### Data in this exercise ###
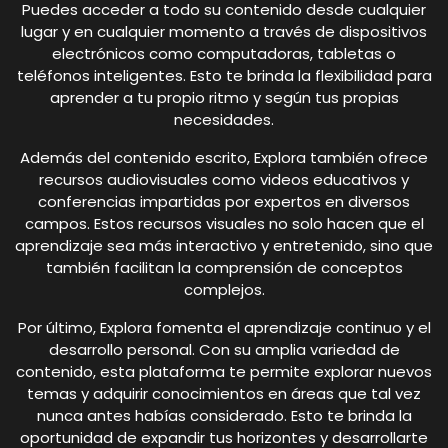
Puedes acceder a todo su contenido desde cualquier
lugar y en cualquier momento a través de dispositivos
electrónicos como computadoras, tabletas o
teléfonos inteligentes. Esto te brinda la flexibilidad para
aprender a tu propio ritmo y según tus propias
necesidades.
Además del contenido escrito, Explora también ofrece
recursos audiovisuales como videos educativos y
conferencias impartidas por expertos en diversos
campos. Estos recursos visuales no solo hacen que el
aprendizaje sea más interactivo y entretenido, sino que
también facilitan la comprensión de conceptos
complejos.
Por último, Explora fomenta el aprendizaje continuo y el
desarrollo personal. Con su amplia variedad de
contenido, esta plataforma te permite explorar nuevos
temas y adquirir conocimientos en áreas que tal vez
nunca antes habías considerado. Esto te brinda la
oportunidad de expandir tus horizontes y desarrollarte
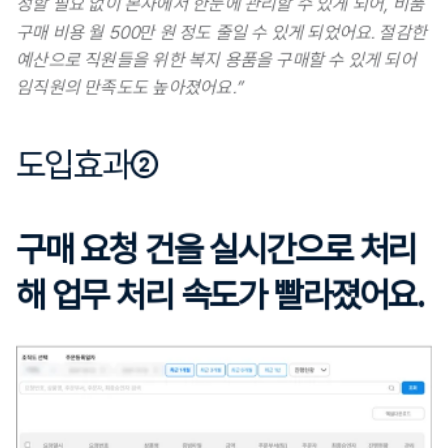
정할 필요 없이 본사에서 한눈에 관리할 수 있게 되어, 
비품 
구매 비용 월 500만 원 정도 줄일 수 있게 되었어요. 
절감한 
예산으로 직원들을 위한 복지 용품을 구매할 수 있게 되어 
임직원의 만족도도 높아졌어요.”
도입효과②
구매 요청 건을 실시간으로 처리
해 업무 처리 속도가 빨라졌어요.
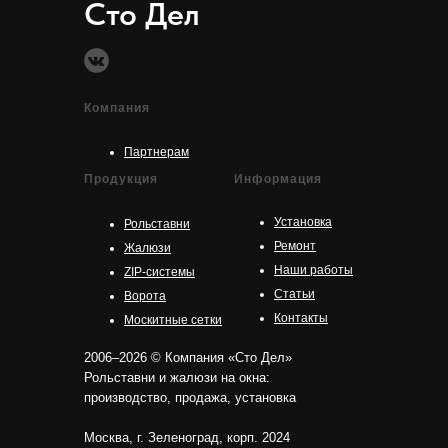
Сто Дел
Компания
Партнерам
Продукция
Информация
Установка
Рольставни
Ремонт
Жалюзи
Наши работы
ZIP-системы
Статьи
Ворота
Контакты
Москитные сетки
2006–2026 © Компания «Сто Дел»
Рольставни и жалюзи на окна:
производство, продажа, установка
Москва, г. Зеленоград, корп. 2024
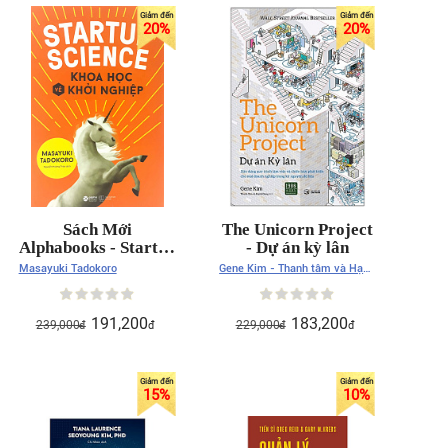
20
%
20
%
Sách Mới
The Unicorn Project
Alphabooks - Startup
- Dự án kỳ lân
Science - Khoa Học
Masayuki Tadokoro
Gene Kim - Thanh tâm và Hạnh
Về Khởi Nghiệp
Dung dịch
191,200
183,200
239,000
229,000
đ
đ
đ
đ
15
%
10
%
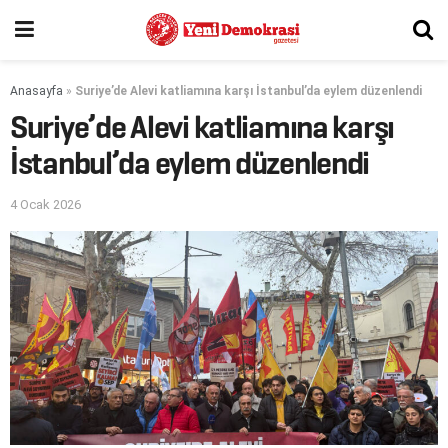
Anasayfa
»
Suriye’de Alevi katliamına karşı İstanbul’da eylem düzenlendi
Suriye’de Alevi katliamına karşı
İstanbul’da eylem düzenlendi
4 Ocak 2026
###
- To do: Go through the data and copy every line that includes "contenido".

- Solution to this problem:
Puedes acceder a todo su contenido desde cualquier
Además del contenido escrito, Explora también ofrece
contenido, esta plataforma te permite explorar nuevos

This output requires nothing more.